Problems and solution on Trainer

I am using the trainer to train an ASR model, the dataset and the output dimension are huge. This will cause some problems during training. I struggle with it many days, so I post my solution here, hope it can help.

  1. compute_metrics out of memory issue
    during compute_metrics, it will save all the logits in an array, when the output dimension is large, it will easily cause out-of-memory on a large dataset. The solution is to use torch.argmax on logits first to avoid saving all the data.

  2. when using trainer on seq2seq model, if the model output contains past_key_value, it will cause length error when merging different output, so past_key_value needs to be dropped on model output.

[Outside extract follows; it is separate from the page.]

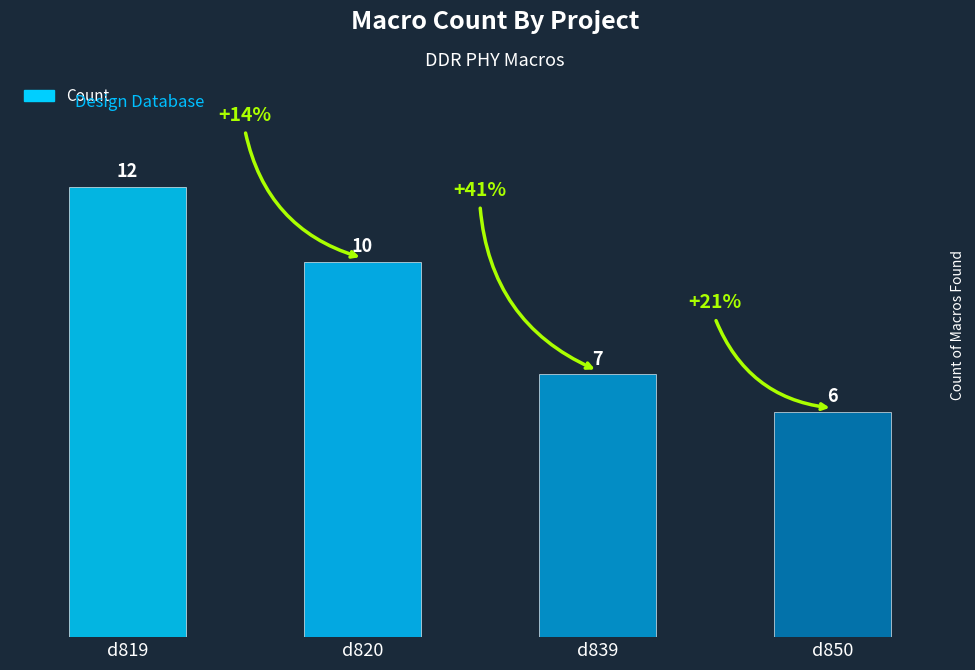

Count the number of values greater than 10.

1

  3. group_by_length will take a very long processing time on model.train, and it uses a lot of memory to calculate the length of the data.

1 Like

Note that for 3, you can have it in your datasets.Dataset computed once and for all with the map method, you just have to store the resuls in a "lengths" column. It will then uses the Dataset features and not try to access every element.

1 Like
  1. model.forward should have labels argument if you have loss return, otherwise during prediction_loop will cause length error.

  2. it needs to add input_ids in dataset(for wav2vecProcessor, input will be input_values, I have to add an extra input_ids field XD)

It should be length instead of lengths, it can be customize using length_column_name now! That’s nice!